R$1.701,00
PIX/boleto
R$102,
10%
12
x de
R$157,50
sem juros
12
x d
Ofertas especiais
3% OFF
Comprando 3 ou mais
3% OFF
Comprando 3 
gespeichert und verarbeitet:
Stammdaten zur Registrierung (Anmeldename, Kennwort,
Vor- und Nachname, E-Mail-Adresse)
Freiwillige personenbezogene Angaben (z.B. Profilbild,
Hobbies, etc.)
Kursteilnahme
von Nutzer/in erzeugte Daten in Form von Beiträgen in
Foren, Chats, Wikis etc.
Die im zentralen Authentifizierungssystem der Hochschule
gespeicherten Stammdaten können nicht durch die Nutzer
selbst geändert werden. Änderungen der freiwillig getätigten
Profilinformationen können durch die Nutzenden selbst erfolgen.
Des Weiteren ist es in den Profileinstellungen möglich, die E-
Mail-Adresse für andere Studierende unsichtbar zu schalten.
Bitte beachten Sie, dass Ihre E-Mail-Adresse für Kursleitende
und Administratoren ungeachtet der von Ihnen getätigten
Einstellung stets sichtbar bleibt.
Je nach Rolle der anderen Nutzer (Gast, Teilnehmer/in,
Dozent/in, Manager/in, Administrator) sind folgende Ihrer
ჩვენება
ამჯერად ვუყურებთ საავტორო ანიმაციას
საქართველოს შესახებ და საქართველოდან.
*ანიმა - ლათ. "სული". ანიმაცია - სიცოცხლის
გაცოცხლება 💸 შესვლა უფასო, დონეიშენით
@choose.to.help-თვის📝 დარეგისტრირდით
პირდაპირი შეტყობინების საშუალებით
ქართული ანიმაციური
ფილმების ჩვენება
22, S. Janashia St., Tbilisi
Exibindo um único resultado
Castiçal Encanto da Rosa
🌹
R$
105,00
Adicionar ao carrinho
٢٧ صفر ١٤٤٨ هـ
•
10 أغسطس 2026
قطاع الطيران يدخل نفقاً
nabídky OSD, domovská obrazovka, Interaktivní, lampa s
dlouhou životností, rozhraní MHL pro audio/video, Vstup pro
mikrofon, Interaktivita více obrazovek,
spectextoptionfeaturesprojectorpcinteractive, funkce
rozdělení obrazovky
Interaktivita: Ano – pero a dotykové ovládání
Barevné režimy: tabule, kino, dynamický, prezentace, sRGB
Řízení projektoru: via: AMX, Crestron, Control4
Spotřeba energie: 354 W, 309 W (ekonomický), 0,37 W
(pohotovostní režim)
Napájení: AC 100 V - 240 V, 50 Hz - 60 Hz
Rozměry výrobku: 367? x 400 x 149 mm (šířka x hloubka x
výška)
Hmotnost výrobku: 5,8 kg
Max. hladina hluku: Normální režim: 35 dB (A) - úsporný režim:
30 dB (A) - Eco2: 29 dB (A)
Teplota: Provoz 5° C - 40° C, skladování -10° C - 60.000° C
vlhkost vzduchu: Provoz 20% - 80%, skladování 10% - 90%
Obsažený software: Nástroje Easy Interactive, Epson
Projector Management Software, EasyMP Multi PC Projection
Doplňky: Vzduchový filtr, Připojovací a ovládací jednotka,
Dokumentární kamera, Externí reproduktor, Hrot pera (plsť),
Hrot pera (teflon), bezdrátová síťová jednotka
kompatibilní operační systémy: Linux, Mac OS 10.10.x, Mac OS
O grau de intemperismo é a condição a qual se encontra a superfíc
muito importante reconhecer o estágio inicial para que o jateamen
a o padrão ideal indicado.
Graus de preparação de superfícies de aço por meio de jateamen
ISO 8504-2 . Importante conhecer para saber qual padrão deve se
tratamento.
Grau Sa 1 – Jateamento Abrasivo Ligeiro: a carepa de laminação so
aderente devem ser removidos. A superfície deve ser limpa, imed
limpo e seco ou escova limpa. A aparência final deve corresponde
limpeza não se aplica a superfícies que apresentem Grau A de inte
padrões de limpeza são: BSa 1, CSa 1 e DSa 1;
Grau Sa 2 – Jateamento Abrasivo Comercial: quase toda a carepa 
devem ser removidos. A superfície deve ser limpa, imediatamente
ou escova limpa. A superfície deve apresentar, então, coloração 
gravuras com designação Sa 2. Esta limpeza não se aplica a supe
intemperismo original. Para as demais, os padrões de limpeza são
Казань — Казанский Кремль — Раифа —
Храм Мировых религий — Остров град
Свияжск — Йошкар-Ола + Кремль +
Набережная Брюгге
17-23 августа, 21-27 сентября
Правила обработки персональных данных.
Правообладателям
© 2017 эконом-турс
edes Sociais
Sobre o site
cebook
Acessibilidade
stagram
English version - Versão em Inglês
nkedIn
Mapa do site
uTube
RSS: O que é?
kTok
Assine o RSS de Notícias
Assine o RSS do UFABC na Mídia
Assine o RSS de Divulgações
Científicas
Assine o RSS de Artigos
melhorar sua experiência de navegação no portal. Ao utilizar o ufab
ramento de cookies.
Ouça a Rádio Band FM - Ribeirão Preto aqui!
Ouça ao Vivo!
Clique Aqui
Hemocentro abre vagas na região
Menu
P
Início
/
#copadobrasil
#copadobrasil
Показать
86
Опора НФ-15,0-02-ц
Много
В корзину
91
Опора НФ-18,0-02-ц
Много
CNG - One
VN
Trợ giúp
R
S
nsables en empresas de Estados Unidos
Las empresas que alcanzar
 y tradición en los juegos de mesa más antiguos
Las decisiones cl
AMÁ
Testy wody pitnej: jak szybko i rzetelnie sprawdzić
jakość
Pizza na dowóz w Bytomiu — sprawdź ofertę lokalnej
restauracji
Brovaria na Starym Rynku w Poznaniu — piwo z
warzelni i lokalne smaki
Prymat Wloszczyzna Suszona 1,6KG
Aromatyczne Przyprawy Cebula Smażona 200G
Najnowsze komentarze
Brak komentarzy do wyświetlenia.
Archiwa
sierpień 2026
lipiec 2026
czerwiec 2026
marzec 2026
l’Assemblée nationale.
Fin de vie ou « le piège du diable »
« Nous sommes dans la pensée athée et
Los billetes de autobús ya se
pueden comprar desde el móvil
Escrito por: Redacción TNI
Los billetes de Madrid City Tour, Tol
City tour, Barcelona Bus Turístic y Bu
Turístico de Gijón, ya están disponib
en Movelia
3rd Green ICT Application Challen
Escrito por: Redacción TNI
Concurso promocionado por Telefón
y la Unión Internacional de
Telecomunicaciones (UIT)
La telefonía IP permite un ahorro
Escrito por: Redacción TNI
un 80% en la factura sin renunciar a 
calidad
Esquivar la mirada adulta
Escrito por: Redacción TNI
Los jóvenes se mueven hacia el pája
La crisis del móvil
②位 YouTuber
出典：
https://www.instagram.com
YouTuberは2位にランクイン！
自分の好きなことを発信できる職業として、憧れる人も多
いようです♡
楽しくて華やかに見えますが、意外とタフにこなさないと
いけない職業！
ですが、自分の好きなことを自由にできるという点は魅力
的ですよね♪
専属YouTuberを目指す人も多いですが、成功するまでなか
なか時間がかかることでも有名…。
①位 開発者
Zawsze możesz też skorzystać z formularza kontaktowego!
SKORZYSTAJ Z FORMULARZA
◆ ◆ ◆
As listed above, the lines from the line with "Правила обработки персональных данных." to the line with "l’Assemblée nationale." are to be echoed exactly, with both ends included and nothing added.

Правила обработки персональных данных.
Правообладателям
© 2017 эконом-турс
edes Sociais
Sobre o site
cebook
Acessibilidade
stagram
English version - Versão em Inglês
nkedIn
Mapa do site
uTube
RSS: O que é?
kTok
Assine o RSS de Notícias
Assine o RSS do UFABC na Mídia
Assine o RSS de Divulgações
Científicas
Assine o RSS de Artigos
melhorar sua experiência de navegação no portal. Ao utilizar o ufab
ramento de cookies.
Ouça a Rádio Band FM - Ribeirão Preto aqui!
Ouça ao Vivo!
Clique Aqui
Hemocentro abre vagas na região
Menu
P
Início
/
#copadobrasil
#copadobrasil
Показать
86
Опора НФ-15,0-02-ц
Много
В корзину
91
Опора НФ-18,0-02-ц
Много
CNG - One
VN
Trợ giúp
R
S
nsables en empresas de Estados Unidos
Las empresas que alcanzar
 y tradición en los juegos de mesa más antiguos
Las decisiones cl
AMÁ
Testy wody pitnej: jak szybko i rzetelnie sprawdzić
jakość
Pizza na dowóz w Bytomiu — sprawdź ofertę lokalnej
restauracji
Brovaria na Starym Rynku w Poznaniu — piwo z
warzelni i lokalne smaki
Prymat Wloszczyzna Suszona 1,6KG
Aromatyczne Przyprawy Cebula Smażona 200G
Najnowsze komentarze
Brak komentarzy do wyświetlenia.
Archiwa
sierpień 2026
lipiec 2026
czerwiec 2026
marzec 2026
l’Assemblée nationale.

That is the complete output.